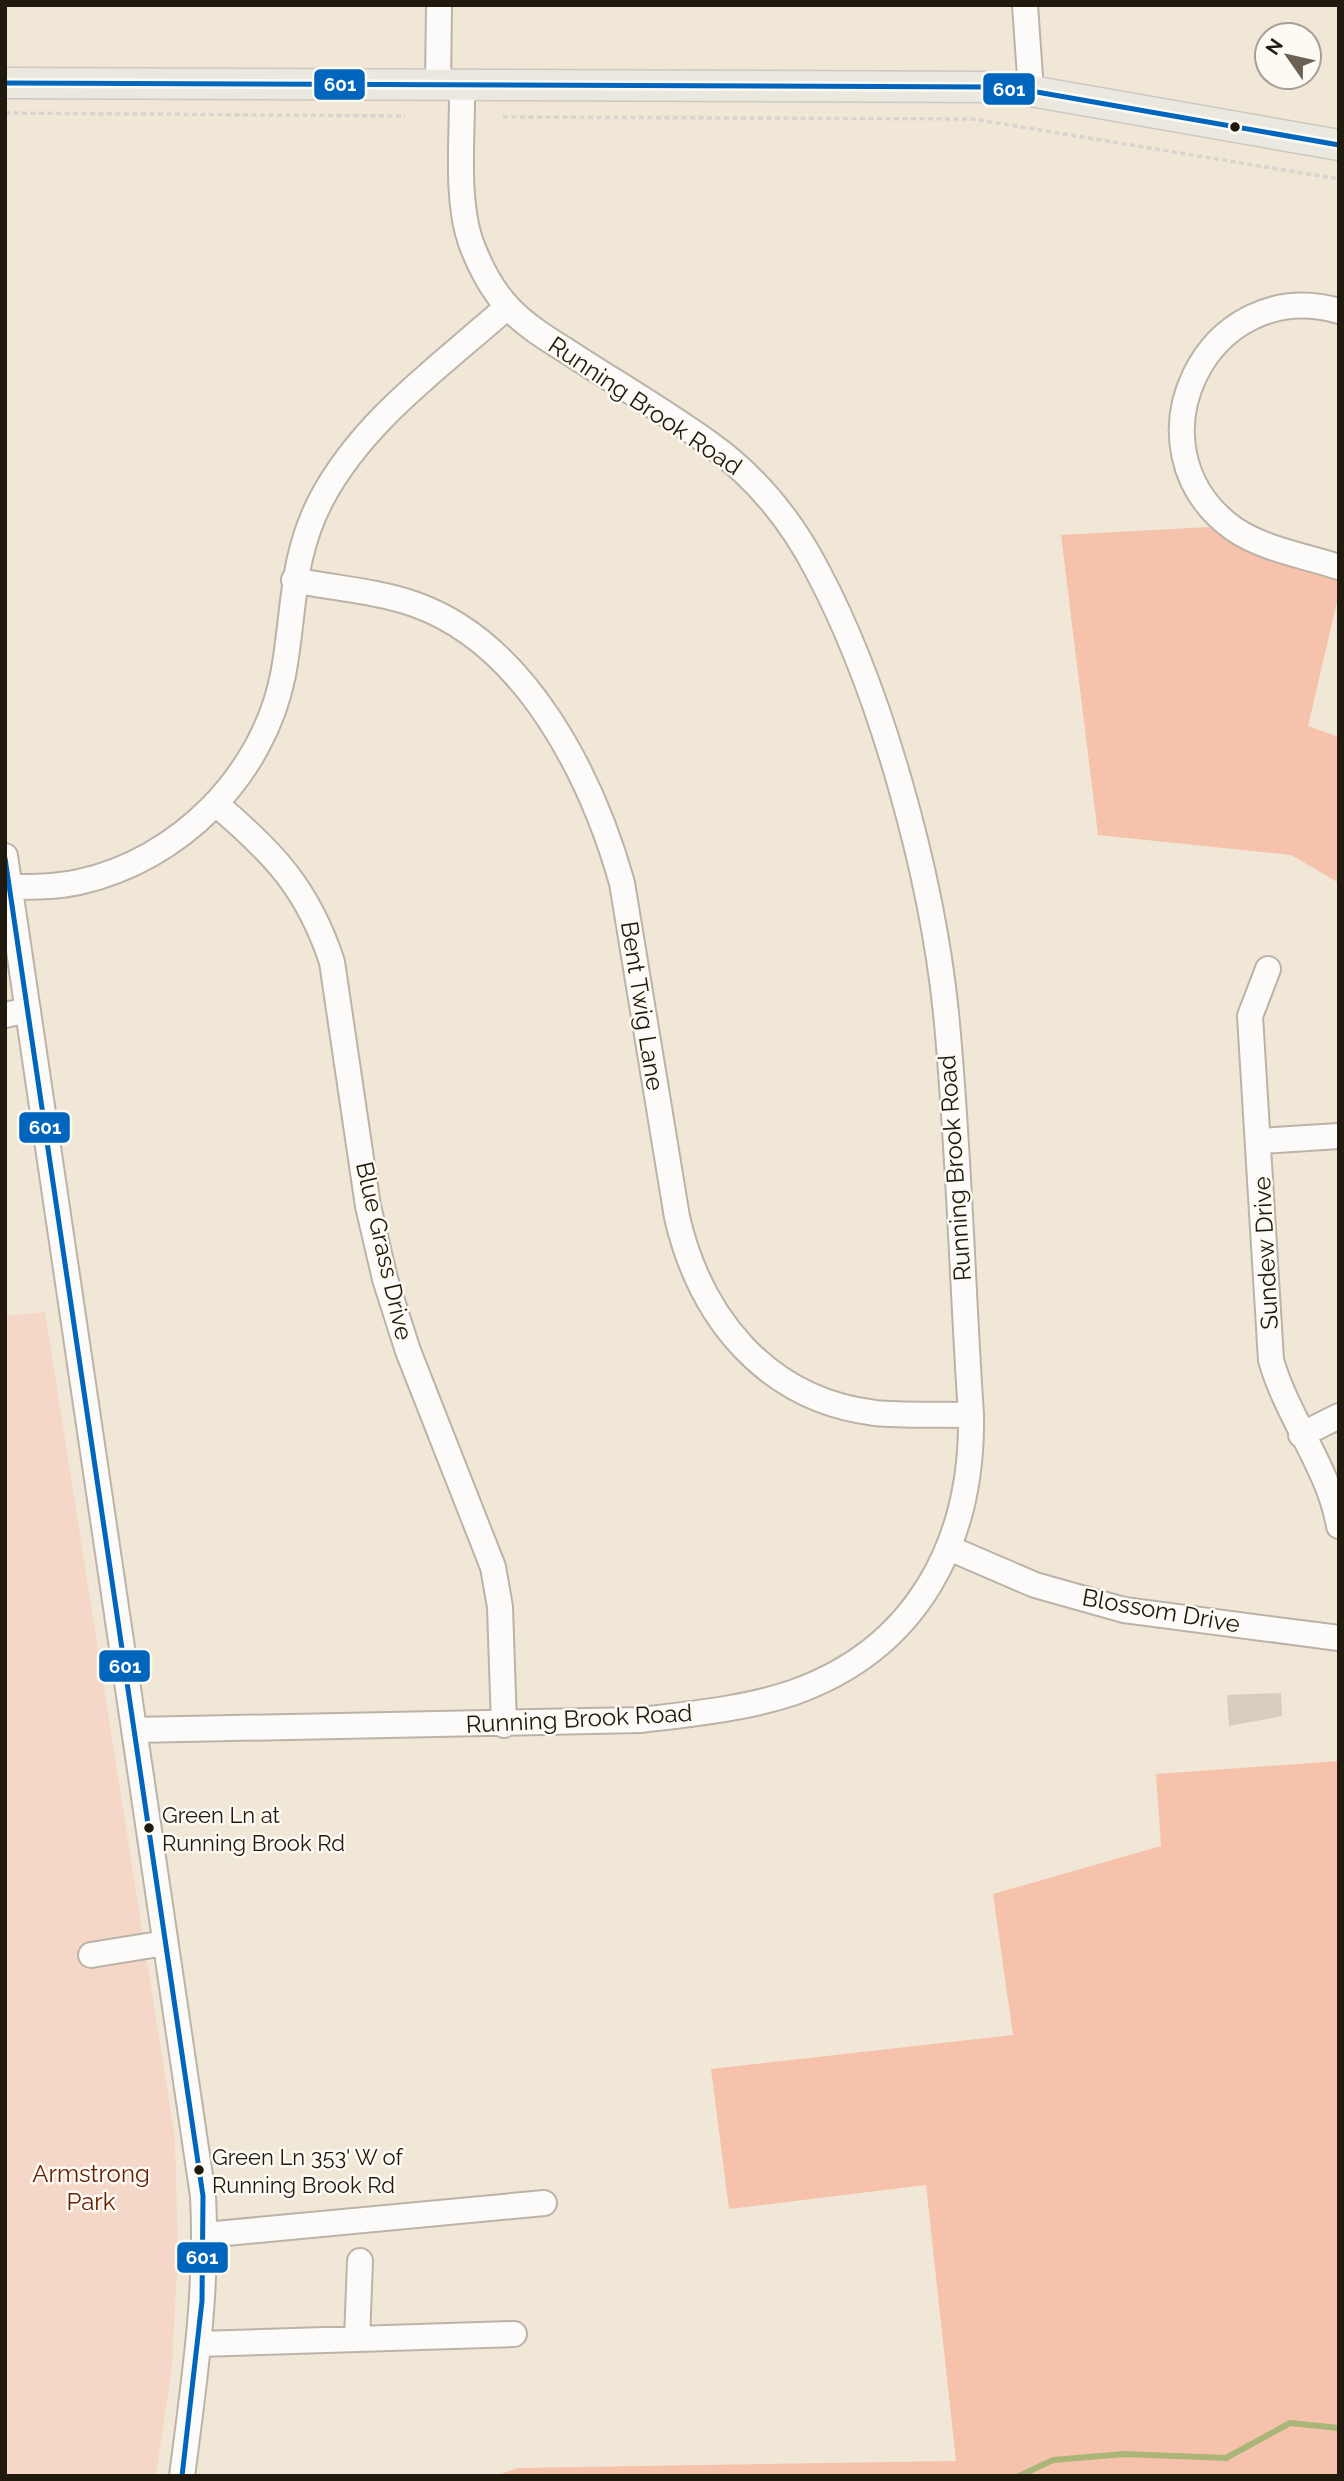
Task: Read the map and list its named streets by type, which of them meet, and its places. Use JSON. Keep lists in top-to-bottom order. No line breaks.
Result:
{"streets":{"street":["Running Brook Road","Bent Twig Lane","Blue Grass Drive","Sundew Drive","Blossom Drive"]},"crossings":[["Running Brook Road","Bent Twig Lane"],["Running Brook Road","Blue Grass Drive"],["Running Brook Road","Blossom Drive"]],"parks":["Armstrong Park"],"places":["Green Ln at Running Brook Rd","Green Ln 353' W of Running Brook Rd"],"lines":["transit line 601"],"north":"top left"}
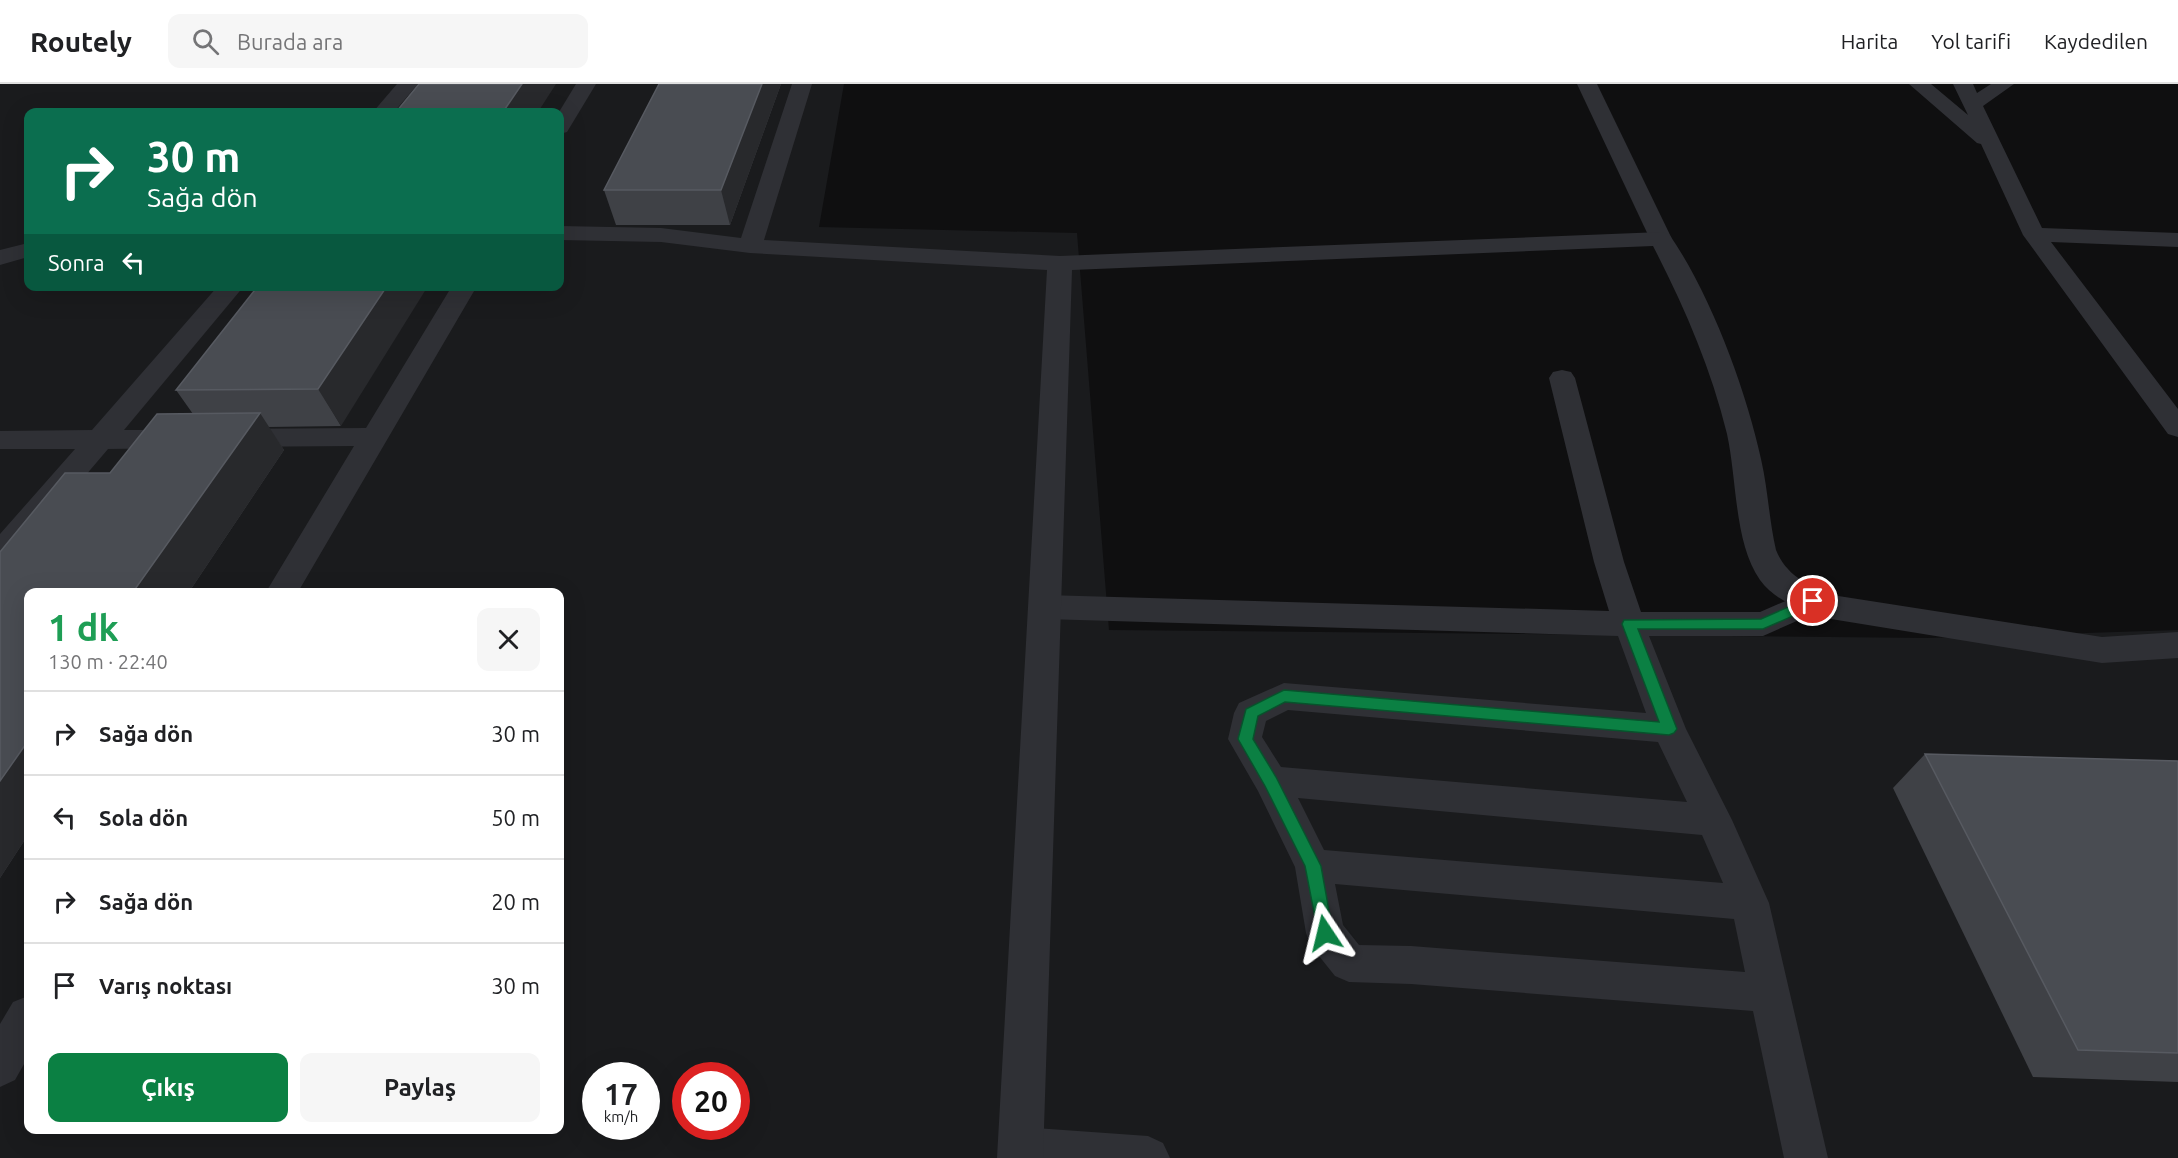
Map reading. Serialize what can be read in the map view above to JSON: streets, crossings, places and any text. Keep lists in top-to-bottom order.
{
  "page": {
    "header": "Routely",
    "search": "Burada ara",
    "nav": ["Harita", "Yol tarifi", "Kaydedilen"],
    "turn": ["30 m", "Sağa dön"],
    "then": "Sonra",
    "heading": ["1 dk", "130 m · 22:40"],
    "list": [
      {
        "name": "Sağa dön",
        "value": "30 m"
      },
      {
        "name": "Sola dön",
        "value": "50 m"
      },
      {
        "name": "Sağa dön",
        "value": "20 m"
      },
      {
        "name": "Varış noktası",
        "value": "30 m"
      }
    ],
    "buttons": ["Çıkış", "Paylaş"],
    "speed": "17 km/h",
    "limit": "20"
  }
}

————

Output the entries above exactly as given, but strip out the pictures.

• _Solution to this problem_
Task: Read the map and list its named streets by type, which of them meet, and its places. Use JSON. Keep lists in top-to-bottom order. No line breaks.
Result:
{"streets":{"street":["Running Brook Road","Bent Twig Lane","Blue Grass Drive","Sundew Drive","Blossom Drive"]},"crossings":[["Running Brook Road","Bent Twig Lane"],["Running Brook Road","Blue Grass Drive"],["Running Brook Road","Blossom Drive"]],"parks":["Armstrong Park"],"places":["Green Ln at Running Brook Rd","Green Ln 353' W of Running Brook Rd"],"lines":["transit line 601"],"north":"top left"}
Map reading. Serialize what can be read in the map view above to JSON: streets, crossings, places and any text. Keep lists in top-to-bottom order.
{
  "page": {
    "header": "Routely",
    "search": "Burada ara",
    "nav": ["Harita", "Yol tarifi", "Kaydedilen"],
    "turn": ["30 m", "Sağa dön"],
    "then": "Sonra",
    "heading": ["1 dk", "130 m · 22:40"],
    "list": [
      {
        "name": "Sağa dön",
        "value": "30 m"
      },
      {
        "name": "Sola dön",
        "value": "50 m"
      },
      {
        "name": "Sağa dön",
        "value": "20 m"
      },
      {
        "name": "Varış noktası",
        "value": "30 m"
      }
    ],
    "buttons": ["Çıkış", "Paylaş"],
    "speed": "17 km/h",
    "limit": "20"
  }
}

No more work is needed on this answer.